### What the task requires
Beginning with the first line, retype exactly the records below up to and including the line with "天津干壁钉的用途是什么？"; pictures do not belong in the copy.

Items from a dataset:
+===+

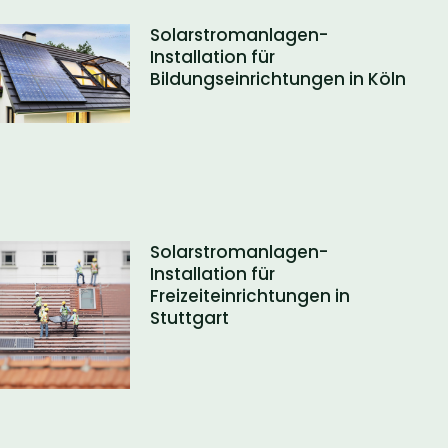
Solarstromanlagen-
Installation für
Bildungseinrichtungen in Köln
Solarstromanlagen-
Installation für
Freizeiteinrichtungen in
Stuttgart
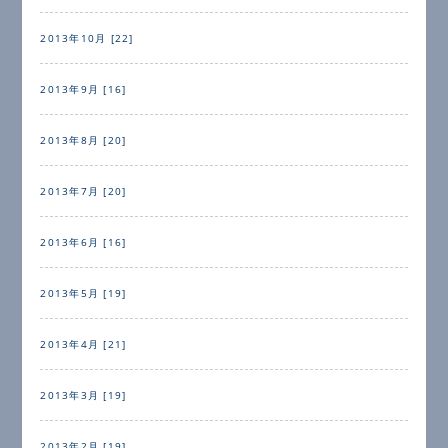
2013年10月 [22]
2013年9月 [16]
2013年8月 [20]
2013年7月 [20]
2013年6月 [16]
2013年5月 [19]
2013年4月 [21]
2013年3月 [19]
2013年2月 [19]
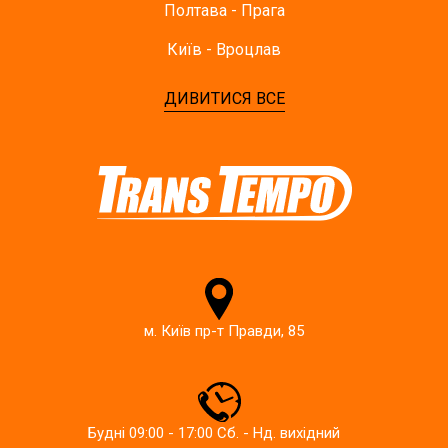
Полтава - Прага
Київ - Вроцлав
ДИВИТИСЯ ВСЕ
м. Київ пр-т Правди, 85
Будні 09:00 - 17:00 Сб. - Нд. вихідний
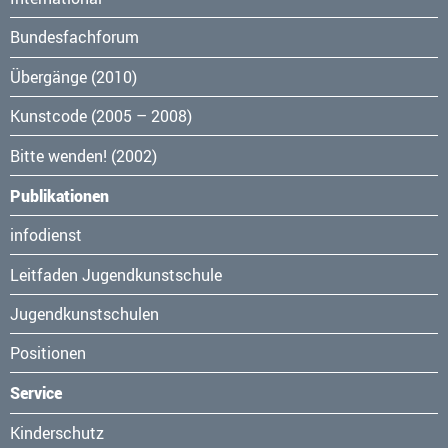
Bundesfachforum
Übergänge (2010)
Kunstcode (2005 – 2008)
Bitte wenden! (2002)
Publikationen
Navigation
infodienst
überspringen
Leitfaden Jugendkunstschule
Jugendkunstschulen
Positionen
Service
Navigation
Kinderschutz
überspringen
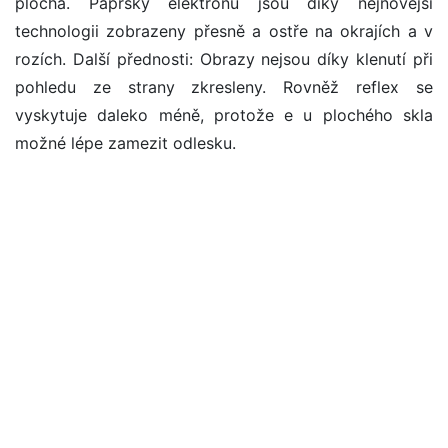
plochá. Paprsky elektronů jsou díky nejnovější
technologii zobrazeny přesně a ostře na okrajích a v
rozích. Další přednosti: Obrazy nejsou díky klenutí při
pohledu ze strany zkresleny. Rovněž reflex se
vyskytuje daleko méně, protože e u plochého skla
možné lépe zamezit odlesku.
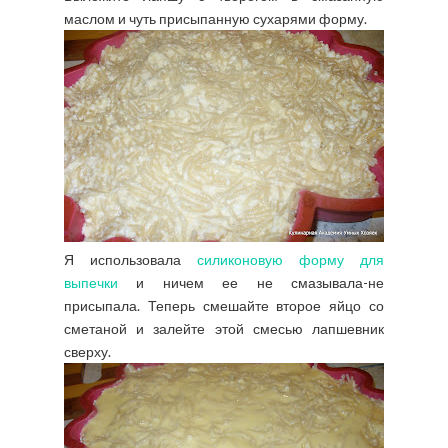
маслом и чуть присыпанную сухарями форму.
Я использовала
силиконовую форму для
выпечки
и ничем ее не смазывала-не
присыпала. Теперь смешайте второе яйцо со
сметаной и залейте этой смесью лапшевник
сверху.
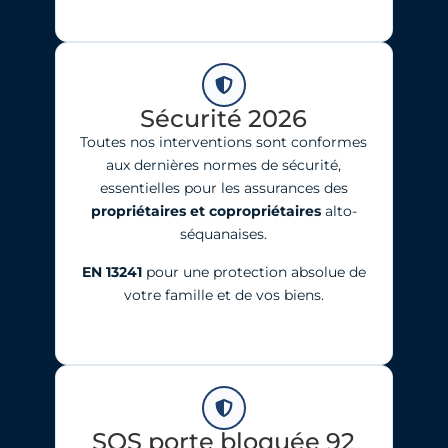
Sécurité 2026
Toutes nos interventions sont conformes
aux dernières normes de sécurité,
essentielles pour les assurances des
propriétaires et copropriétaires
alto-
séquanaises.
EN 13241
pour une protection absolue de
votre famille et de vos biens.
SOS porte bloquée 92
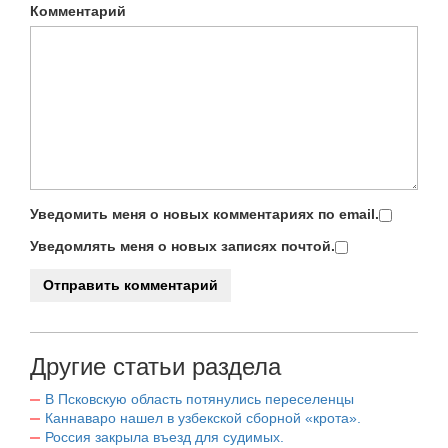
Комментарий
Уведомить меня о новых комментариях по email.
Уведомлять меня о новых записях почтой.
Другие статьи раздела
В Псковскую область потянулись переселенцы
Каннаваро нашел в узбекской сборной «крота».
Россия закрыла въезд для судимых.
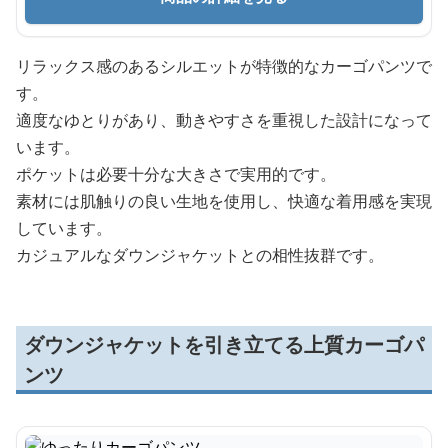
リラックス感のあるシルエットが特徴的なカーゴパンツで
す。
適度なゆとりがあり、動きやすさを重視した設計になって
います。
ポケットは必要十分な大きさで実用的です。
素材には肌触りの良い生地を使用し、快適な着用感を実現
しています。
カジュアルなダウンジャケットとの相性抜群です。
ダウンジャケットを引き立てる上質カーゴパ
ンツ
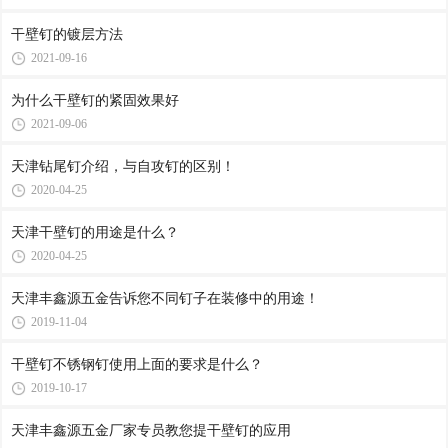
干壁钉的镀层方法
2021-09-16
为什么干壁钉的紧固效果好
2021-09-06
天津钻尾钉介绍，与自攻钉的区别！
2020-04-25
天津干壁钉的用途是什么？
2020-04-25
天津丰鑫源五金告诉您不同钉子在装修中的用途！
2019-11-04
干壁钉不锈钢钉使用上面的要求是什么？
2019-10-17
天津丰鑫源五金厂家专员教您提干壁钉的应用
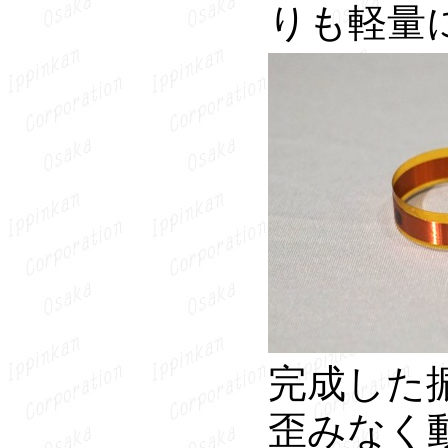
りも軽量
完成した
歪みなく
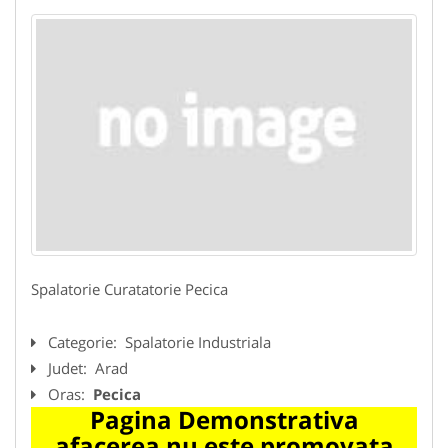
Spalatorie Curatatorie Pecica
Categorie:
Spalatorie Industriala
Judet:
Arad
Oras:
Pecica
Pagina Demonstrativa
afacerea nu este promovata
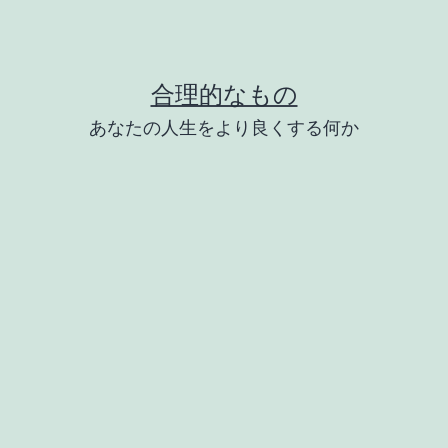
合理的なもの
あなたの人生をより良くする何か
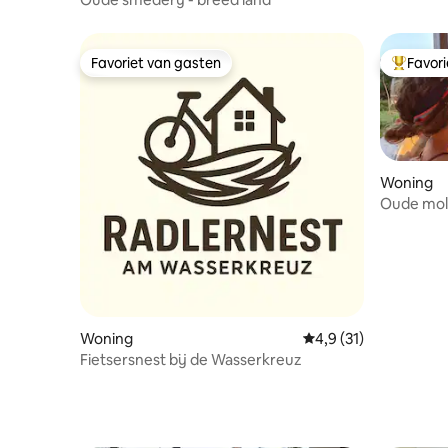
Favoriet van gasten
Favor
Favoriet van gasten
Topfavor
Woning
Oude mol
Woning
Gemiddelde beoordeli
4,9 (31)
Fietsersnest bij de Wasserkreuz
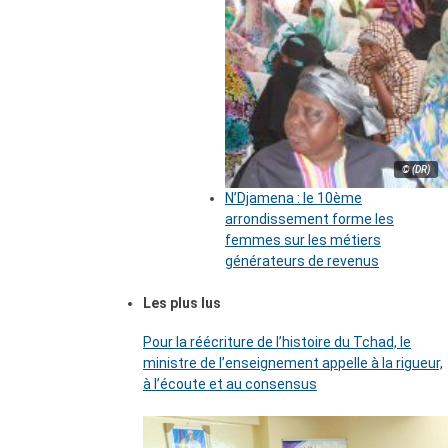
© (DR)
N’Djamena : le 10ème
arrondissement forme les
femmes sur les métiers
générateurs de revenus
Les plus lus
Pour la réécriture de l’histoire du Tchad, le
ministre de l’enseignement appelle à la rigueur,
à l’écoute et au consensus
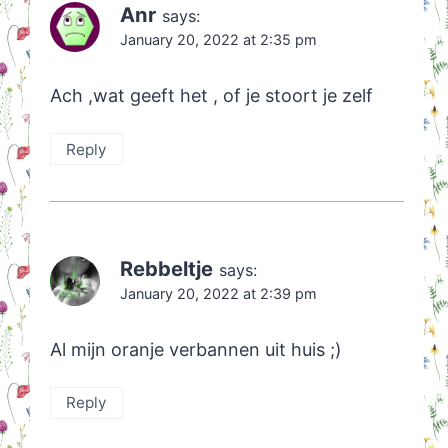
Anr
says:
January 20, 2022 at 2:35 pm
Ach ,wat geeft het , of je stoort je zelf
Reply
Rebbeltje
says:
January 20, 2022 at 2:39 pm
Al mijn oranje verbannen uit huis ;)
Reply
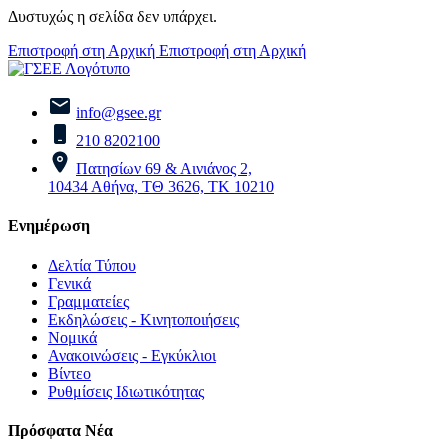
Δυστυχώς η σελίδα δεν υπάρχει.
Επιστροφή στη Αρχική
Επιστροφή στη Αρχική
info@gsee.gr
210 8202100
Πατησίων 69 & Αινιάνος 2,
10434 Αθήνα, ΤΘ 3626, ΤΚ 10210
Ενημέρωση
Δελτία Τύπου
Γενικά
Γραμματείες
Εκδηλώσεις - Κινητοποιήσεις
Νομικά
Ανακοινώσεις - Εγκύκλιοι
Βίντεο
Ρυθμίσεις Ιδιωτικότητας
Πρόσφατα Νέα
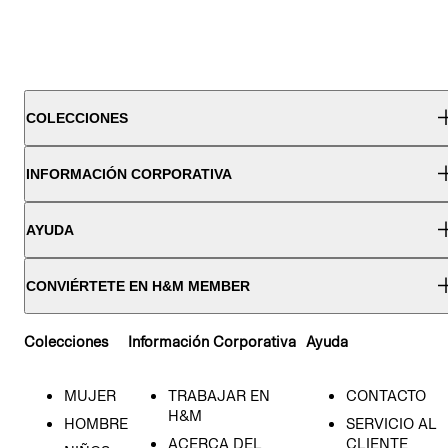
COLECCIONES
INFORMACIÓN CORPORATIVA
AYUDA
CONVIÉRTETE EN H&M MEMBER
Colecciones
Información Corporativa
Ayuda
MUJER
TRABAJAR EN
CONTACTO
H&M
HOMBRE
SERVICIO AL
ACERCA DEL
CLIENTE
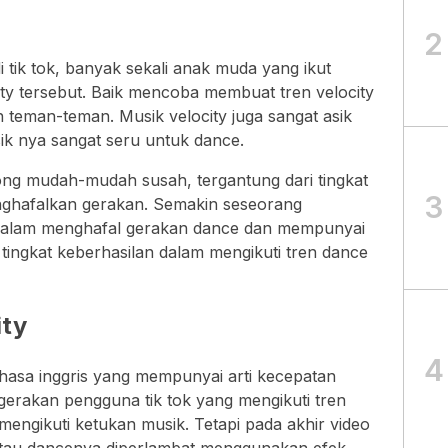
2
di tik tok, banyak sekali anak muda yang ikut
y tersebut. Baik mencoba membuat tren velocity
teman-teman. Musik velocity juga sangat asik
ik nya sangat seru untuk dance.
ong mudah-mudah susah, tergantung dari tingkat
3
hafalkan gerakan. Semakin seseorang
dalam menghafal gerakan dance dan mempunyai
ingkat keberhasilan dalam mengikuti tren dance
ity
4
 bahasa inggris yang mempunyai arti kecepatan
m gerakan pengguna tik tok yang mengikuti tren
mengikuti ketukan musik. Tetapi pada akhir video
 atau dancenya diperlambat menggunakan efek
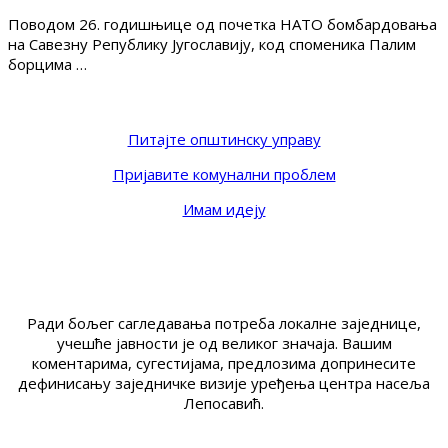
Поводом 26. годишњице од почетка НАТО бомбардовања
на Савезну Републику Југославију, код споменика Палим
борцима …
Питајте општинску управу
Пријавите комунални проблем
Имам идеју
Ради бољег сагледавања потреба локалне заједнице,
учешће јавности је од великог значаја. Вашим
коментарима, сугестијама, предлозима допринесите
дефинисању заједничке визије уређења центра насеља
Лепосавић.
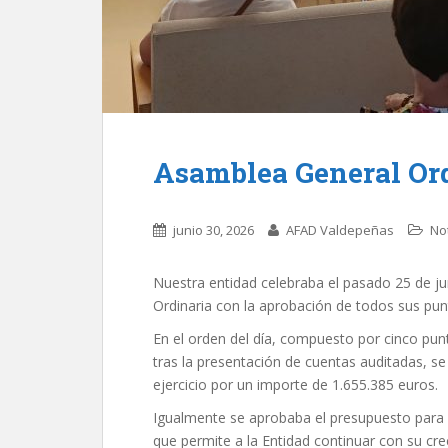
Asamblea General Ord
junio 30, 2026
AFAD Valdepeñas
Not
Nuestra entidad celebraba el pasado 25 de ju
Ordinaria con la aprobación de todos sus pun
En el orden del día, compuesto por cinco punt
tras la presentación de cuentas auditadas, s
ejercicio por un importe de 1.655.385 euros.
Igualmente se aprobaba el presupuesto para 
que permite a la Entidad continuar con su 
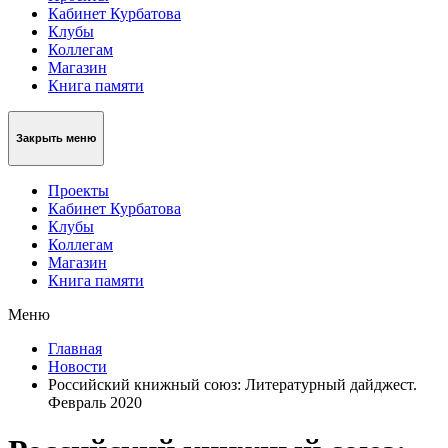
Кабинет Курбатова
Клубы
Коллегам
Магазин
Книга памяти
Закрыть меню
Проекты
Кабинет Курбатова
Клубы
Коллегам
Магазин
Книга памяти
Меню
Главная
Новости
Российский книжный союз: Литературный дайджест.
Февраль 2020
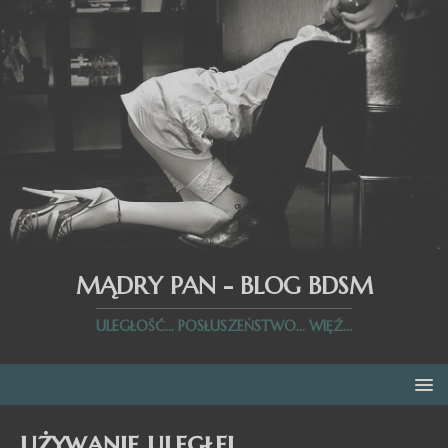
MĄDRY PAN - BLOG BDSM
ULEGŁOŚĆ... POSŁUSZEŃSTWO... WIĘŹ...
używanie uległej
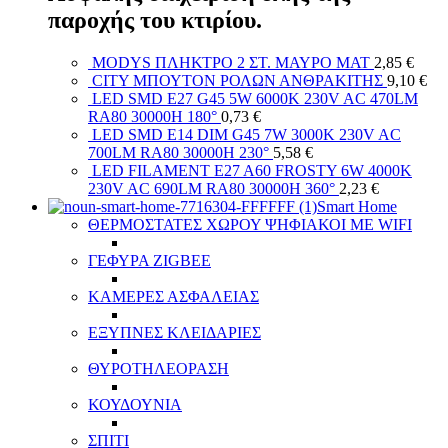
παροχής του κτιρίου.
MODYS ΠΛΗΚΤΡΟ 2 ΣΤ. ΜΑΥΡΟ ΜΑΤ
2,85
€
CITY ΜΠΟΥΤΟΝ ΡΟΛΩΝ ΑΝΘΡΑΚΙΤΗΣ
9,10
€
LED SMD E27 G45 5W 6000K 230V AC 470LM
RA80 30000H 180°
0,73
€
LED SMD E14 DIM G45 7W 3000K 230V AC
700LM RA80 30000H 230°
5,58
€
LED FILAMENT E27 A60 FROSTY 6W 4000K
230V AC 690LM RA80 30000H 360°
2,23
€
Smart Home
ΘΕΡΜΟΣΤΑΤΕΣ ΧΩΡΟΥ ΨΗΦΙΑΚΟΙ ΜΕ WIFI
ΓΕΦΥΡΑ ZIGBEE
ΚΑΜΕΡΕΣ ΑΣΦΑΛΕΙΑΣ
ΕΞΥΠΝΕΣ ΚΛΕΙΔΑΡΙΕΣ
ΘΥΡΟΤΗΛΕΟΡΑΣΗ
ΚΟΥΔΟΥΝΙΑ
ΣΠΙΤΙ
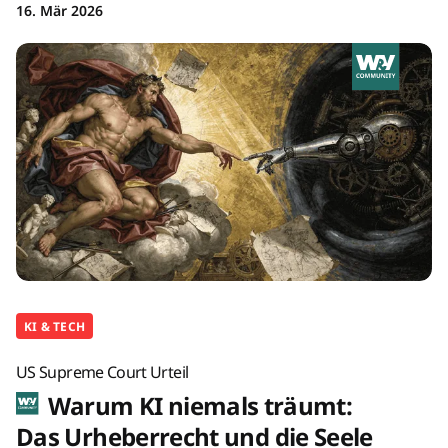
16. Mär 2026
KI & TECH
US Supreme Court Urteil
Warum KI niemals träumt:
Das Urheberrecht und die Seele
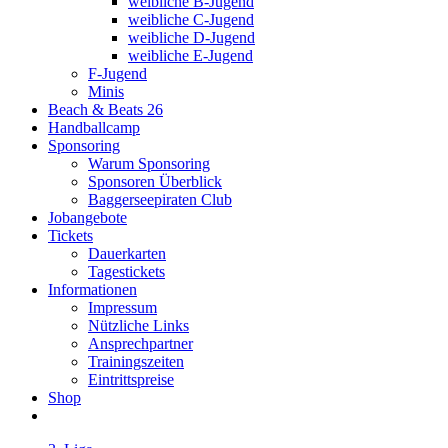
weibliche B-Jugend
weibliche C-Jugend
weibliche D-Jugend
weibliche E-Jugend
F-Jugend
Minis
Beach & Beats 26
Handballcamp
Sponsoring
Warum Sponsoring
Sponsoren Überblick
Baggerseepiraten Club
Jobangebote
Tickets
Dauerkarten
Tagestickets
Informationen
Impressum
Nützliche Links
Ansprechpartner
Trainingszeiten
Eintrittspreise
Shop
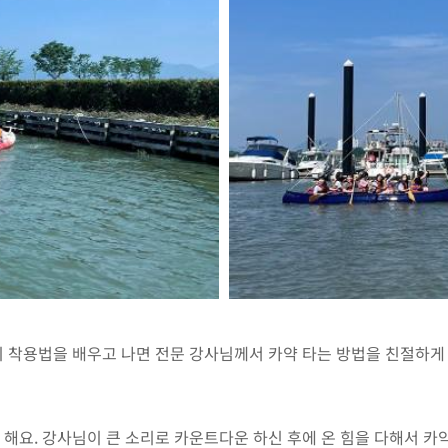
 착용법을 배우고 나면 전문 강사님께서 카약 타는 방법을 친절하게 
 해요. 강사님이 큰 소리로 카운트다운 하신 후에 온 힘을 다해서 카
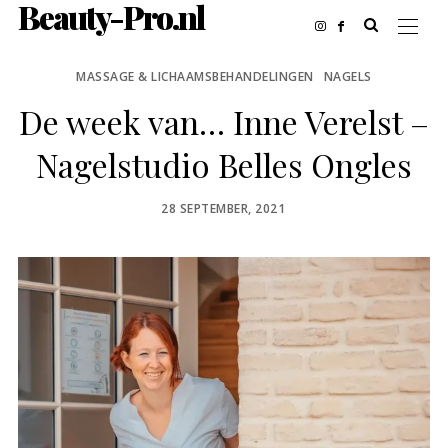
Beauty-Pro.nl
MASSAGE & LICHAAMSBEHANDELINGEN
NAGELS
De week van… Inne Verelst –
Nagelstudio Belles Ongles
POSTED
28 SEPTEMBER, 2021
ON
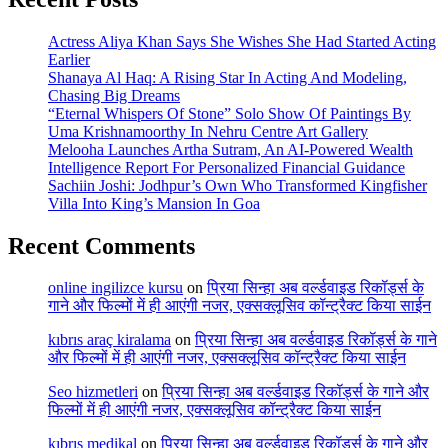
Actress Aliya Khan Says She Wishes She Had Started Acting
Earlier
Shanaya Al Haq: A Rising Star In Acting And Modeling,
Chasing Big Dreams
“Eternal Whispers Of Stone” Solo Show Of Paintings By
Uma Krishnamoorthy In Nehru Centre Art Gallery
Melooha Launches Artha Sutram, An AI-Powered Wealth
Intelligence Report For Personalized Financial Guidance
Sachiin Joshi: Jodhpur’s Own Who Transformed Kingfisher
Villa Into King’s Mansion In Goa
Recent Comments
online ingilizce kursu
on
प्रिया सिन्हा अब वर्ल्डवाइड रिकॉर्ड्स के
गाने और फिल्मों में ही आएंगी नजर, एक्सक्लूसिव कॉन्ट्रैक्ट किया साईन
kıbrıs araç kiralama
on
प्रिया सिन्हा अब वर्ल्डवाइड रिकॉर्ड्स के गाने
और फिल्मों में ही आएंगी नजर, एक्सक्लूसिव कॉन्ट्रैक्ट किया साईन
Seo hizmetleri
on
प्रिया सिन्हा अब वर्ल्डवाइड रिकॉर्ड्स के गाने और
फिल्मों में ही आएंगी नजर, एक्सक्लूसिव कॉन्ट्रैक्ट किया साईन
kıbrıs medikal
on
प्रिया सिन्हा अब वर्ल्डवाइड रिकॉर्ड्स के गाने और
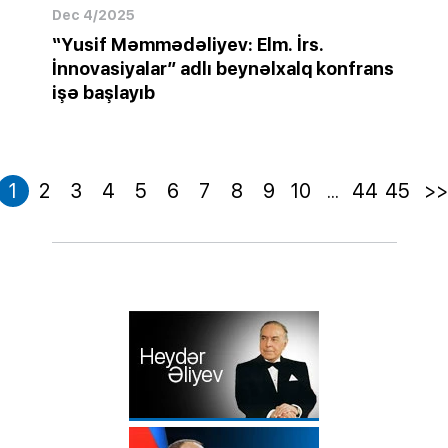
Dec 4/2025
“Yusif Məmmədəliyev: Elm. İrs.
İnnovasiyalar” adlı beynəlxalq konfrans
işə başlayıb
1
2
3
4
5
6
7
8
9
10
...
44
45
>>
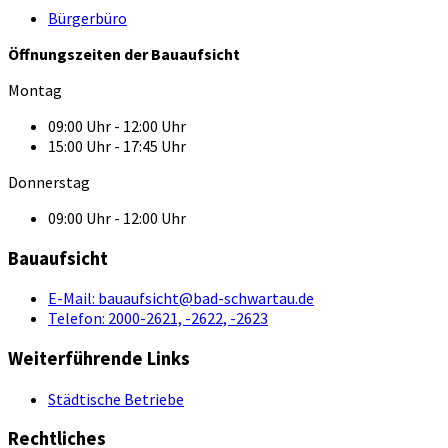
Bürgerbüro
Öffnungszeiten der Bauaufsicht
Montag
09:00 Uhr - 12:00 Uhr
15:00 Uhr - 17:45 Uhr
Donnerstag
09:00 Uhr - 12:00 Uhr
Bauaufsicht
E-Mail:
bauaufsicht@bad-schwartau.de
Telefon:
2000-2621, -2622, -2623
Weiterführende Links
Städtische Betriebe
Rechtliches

+===+

### Completed task
Solarstromanlagen-
Installation für
Bildungseinrichtungen in Köln
Solarstromanlagen-
Installation für
Freizeiteinrichtungen in
Stuttgart
2013年10月 [22]
2013年9月 [16]
2013年8月 [20]
2013年7月 [20]
2013年6月 [16]
2013年5月 [19]
2013年4月 [21]
2013年3月 [19]
2013年2月 [19]
Полтава - Прага
Київ - Вроцлав
ДИВИТИСЯ ВСЕ
м. Київ пр-т Правди, 85
Будні 09:00 - 17:00 Сб. - Нд. вихідний
Bundesfachforum
Übergänge (2010)
Kunstcode (2005 – 2008)
Bitte wenden! (2002)
Publikationen
Navigation
infodienst
überspringen
Leitfaden Jugendkunstschule
Jugendkunstschulen
Positionen
Service
Navigation
Kinderschutz
überspringen
plochá. Paprsky elektronů jsou díky nejnovější
technologii zobrazeny přesně a ostře na okrajích a v
rozích. Další přednosti: Obrazy nejsou díky klenutí při
pohledu ze strany zkresleny. Rovněž reflex se
vyskytuje daleko méně, protože e u plochého skla
možné lépe zamezit odlesku.
маслом и чуть присыпанную сухарями форму.
Я использовала
силиконовую форму для
выпечки
и ничем ее не смазывала-не
присыпала. Теперь смешайте второе яйцо со
сметаной и залейте этой смесью лапшевник
сверху.
Sécurité 2026
Toutes nos interventions sont conformes
aux dernières normes de sécurité,
essentielles pour les assurances des
propriétaires et copropriétaires
alto-
séquanaises.
EN 13241
pour une protection absolue de
votre famille et de vos biens.
SOS porte bloquée 92
Комментарий
Уведомить меня о новых комментариях по email.
Уведомлять меня о новых записях почтой.
Другие статьи раздела
В Псковскую область потянулись переселенцы
Каннаваро нашел в узбекской сборной «крота».
Россия закрыла въезд для судимых.
リラックス感のあるシルエットが特徴的なカーゴパンツで
す。
適度なゆとりがあり、動きやすさを重視した設計になって
います。
ポケットは必要十分な大きさで実用的です。
素材には肌触りの良い生地を使用し、快適な着用感を実現
しています。
カジュアルなダウンジャケットとの相性抜群です。
ダウンジャケットを引き立てる上質カーゴパ
ンツ
干壁钉的镀层方法
2021-09-16
为什么干壁钉的紧固效果好
2021-09-06
天津钻尾钉介绍，与自攻钉的区别！
2020-04-25
天津干壁钉的用途是什么？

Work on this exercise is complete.